■ **Brief**
Images are to be omitted, and the rest of the records reproduced exactly.

----------

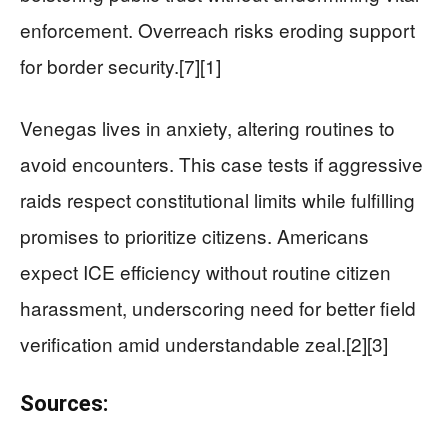
enforcement. Overreach risks eroding support
for border security.[7][1]
Venegas lives in anxiety, altering routines to
avoid encounters. This case tests if aggressive
raids respect constitutional limits while fulfilling
promises to prioritize citizens. Americans
expect ICE efficiency without routine citizen
harassment, underscoring need for better field
verification amid understandable zeal.[2][3]
Sources:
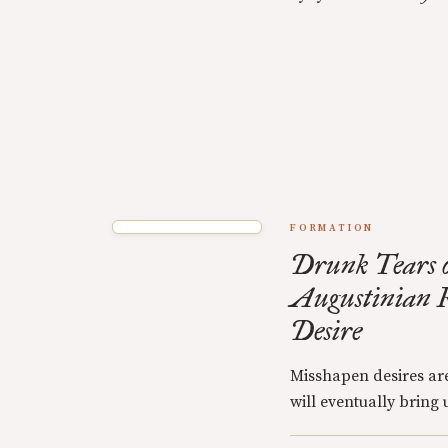
FORMATION
Drunk Tears o
Augustinian R
Desire
Misshapen desires are
will eventually bring u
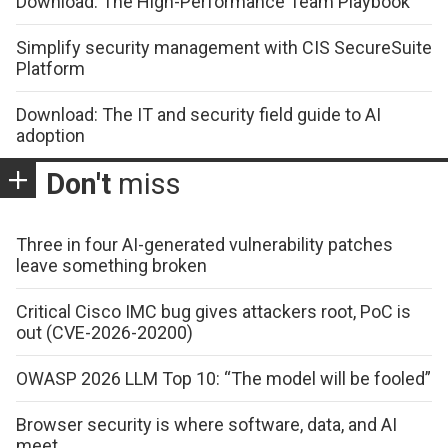
Download: The High-Performance Team Playbook
Simplify security management with CIS SecureSuite
Platform
Download: The IT and security field guide to AI
adoption
Don't
miss
Three in four AI-generated vulnerability patches
leave something broken
Critical Cisco IMC bug gives attackers root, PoC is
out (CVE-2026-20200)
OWASP 2026 LLM Top 10: “The model will be fooled”
Browser security is where software, data, and AI
meet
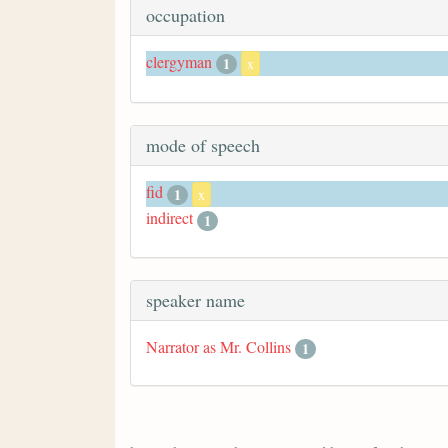
occupation
clergyman
1
x
mode of speech
fid
1
x
indirect
1
speaker name
Narrator as Mr. Collins
1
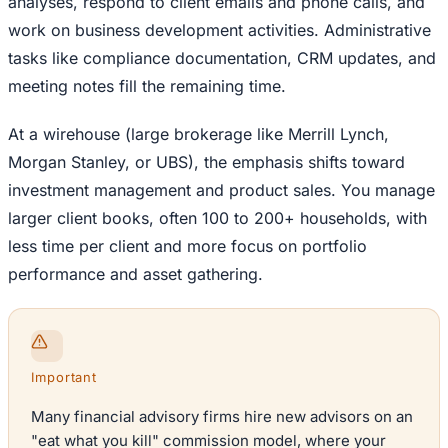
analyses, respond to client emails and phone calls, and
work on business development activities. Administrative
tasks like compliance documentation, CRM updates, and
meeting notes fill the remaining time.
At a wirehouse (large brokerage like Merrill Lynch,
Morgan Stanley, or UBS), the emphasis shifts toward
investment management and product sales. You manage
larger client books, often 100 to 200+ households, with
less time per client and more focus on portfolio
performance and asset gathering.
Important
Many financial advisory firms hire new advisors on an
"eat what you kill" commission model, where your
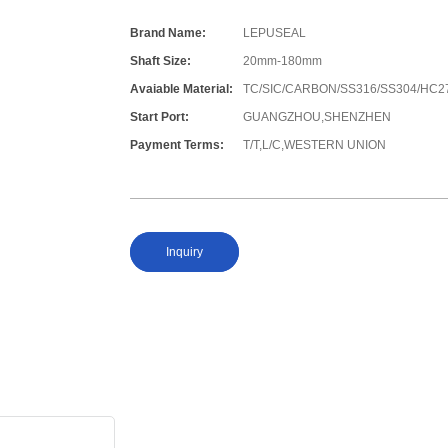
Brand Name:
LEPUSEAL
Shaft Size:
20mm-180mm
Avaiable Material:
TC/SIC/CARBON/SS316/SS304/HC2
Start Port:
GUANGZHOU,SHENZHEN
Payment Terms:
T/T,L/C,WESTERN UNION
Inquiry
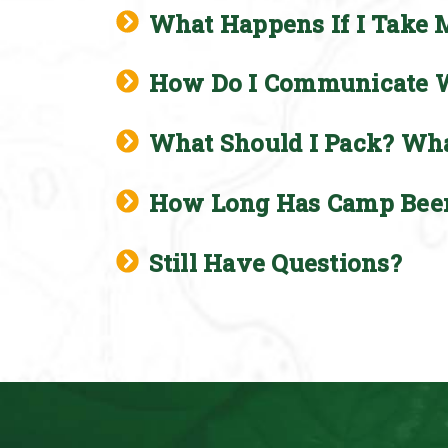
What Happens If I Take 
How Do I Communicate Wi
What Should I Pack? Wha
How Long Has Camp Bee
Still Have Questions?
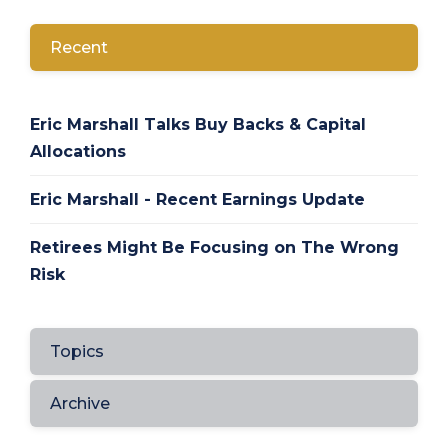
Recent
Eric Marshall Talks Buy Backs & Capital
Allocations
Eric Marshall - Recent Earnings Update
Retirees Might Be Focusing on The Wrong
Risk
Topics
Archive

----------

■ **Exercise response**
enforcement. Overreach risks eroding support
for border security.[7][1]
Venegas lives in anxiety, altering routines to
avoid encounters. This case tests if aggressive
raids respect constitutional limits while fulfilling
promises to prioritize citizens. Americans
expect ICE efficiency without routine citizen
harassment, underscoring need for better field
verification amid understandable zeal.[2][3]
Sources:
FORMATION
Drunk Tears o
Augustinian R
Desire
Misshapen desires are
will eventually bring u
Download: The High-Performance Team Playbook
Simplify security management with CIS SecureSuite
Platform
Download: The IT and security field guide to AI
adoption
Don't
miss
Three in four AI-generated vulnerability patches
leave something broken
Critical Cisco IMC bug gives attackers root, PoC is
out (CVE-2026-20200)
OWASP 2026 LLM Top 10: “The model will be fooled”
Browser security is where software, data, and AI
meet
occupation
clergyman
1
x
mode of speech
fid
1
x
indirect
1
speaker name
Narrator as Mr. Collins
1
analyses, respond to client emails and phone calls, and
work on business development activities. Administrative
tasks like compliance documentation, CRM updates, and
meeting notes fill the remaining time.
At a wirehouse (large brokerage like Merrill Lynch,
Morgan Stanley, or UBS), the emphasis shifts toward
investment management and product sales. You manage
larger client books, often 100 to 200+ households, with
less time per client and more focus on portfolio
performance and asset gathering.
Important
Many financial advisory firms hire new advisors on an
"eat what you kill" commission model, where your
Brand Name:
LEPUSEAL
Shaft Size:
20mm-180mm
Avaiable Material:
TC/SIC/CARBON/SS316/SS304/HC2
Start Port:
GUANGZHOU,SHENZHEN
Payment Terms:
T/T,L/C,WESTERN UNION
Inquiry
What Happens If I Take 
How Do I Communicate Wi
What Should I Pack? Wha
How Long Has Camp Bee
Still Have Questions?
Recent
Eric Marshall Talks Buy Backs & Capital
Allocations
Eric Marshall - Recent Earnings Update
Retirees Might Be Focusing on The Wrong
Risk
Topics
Archive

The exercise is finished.